Hope is around the corner. Since the legislation of the ‘Orphan Drug Act’ in 1983, there have been as many as 353 orphan drugs approved by the FDA. This has rendered at least 200 of the 7,000 known rare diseases treatable. Evidently, there is still a long way to go, but this brings to light an even greater tool, and one that is at each-and-everyone’s disposal.

80% of rare diseases are estimated to be of a ‘genetic origin’. This means that within our genome lies many of the answers as to why rare diseases occur. If scientists, clinicians and patients were able to understand the genetic basis of rare diseases, then the snow ball effect could be stopped, and rare diseases could be treated or even prevented in the future. However, in order to understand the human genome, it must be sequenced. This means taking genomes apart and citing every letter (A, T, C or G) it contains. Each person has a slightly different sequence of letters, which is what causes variation, as well as rare diseases. In the 1990s, sequencing the human genome would have taken you 15 years, intangible amounts of money and a global task force. Thanks to the age of technology we can now sequence a human genome, in months for less than $500.

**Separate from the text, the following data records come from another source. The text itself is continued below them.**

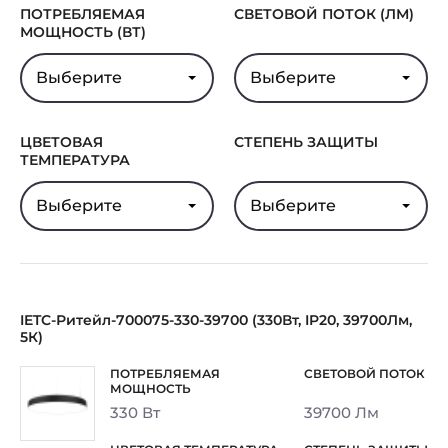
ПОТРЕБЛЯЕМАЯ
СВЕТОВОЙ ПОТОК (ЛМ)
МОЩНОСТЬ (ВТ)
Выберите
Выберите
ЦВЕТОВАЯ
СТЕПЕНЬ ЗАЩИТЫ
ТЕМПЕРАТУРА
Выберите
Выберите
IETC-Ритейл-700075-330-39700 (330Вт, IP20, 39700Лм,
5К)
330 Вт
39700 Лм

Through the use of whole genome sequencing ending the rare disease odyssey could be brought forward. This would put a stop to the thousands of medical refugees, struggling to find where they belong in the medical world. This is because genome sequencing makes the genome and its secrets accessible to both the patient and their physician, accurately determining whether the patient has a rare disease based on their sequence of letters. Using this knowledge both patient and physician have the power to treat the diagnosed condition, prevent the onset of rare disease and find specialists who can make a real difference. Furthermore, once diagnosed, rare disease patients are able to connect with patients just like them. Diagnosis has the power to bring people together, allowing experiences of rare diseases to be shared. But this list of the benefits for genome sequencing does not stop at the patient and the physician.

The more genomes scientists’ sequence, the more variations of sequences can be observed and tested. This allows scientists to find new variations of sequences that cause rare disease. Once these variations are found and established, scientists will be able to research how these variations directly affect us. This will accelerate the development of treatments to stop the effects of rare diseases in their tracks.

Genome sequencing has the potential to empower the patient, the physician and the scientist. Therefore, if this opportunity comes you up, maybe you could consider it as you would be helping to change your life and the lives of others.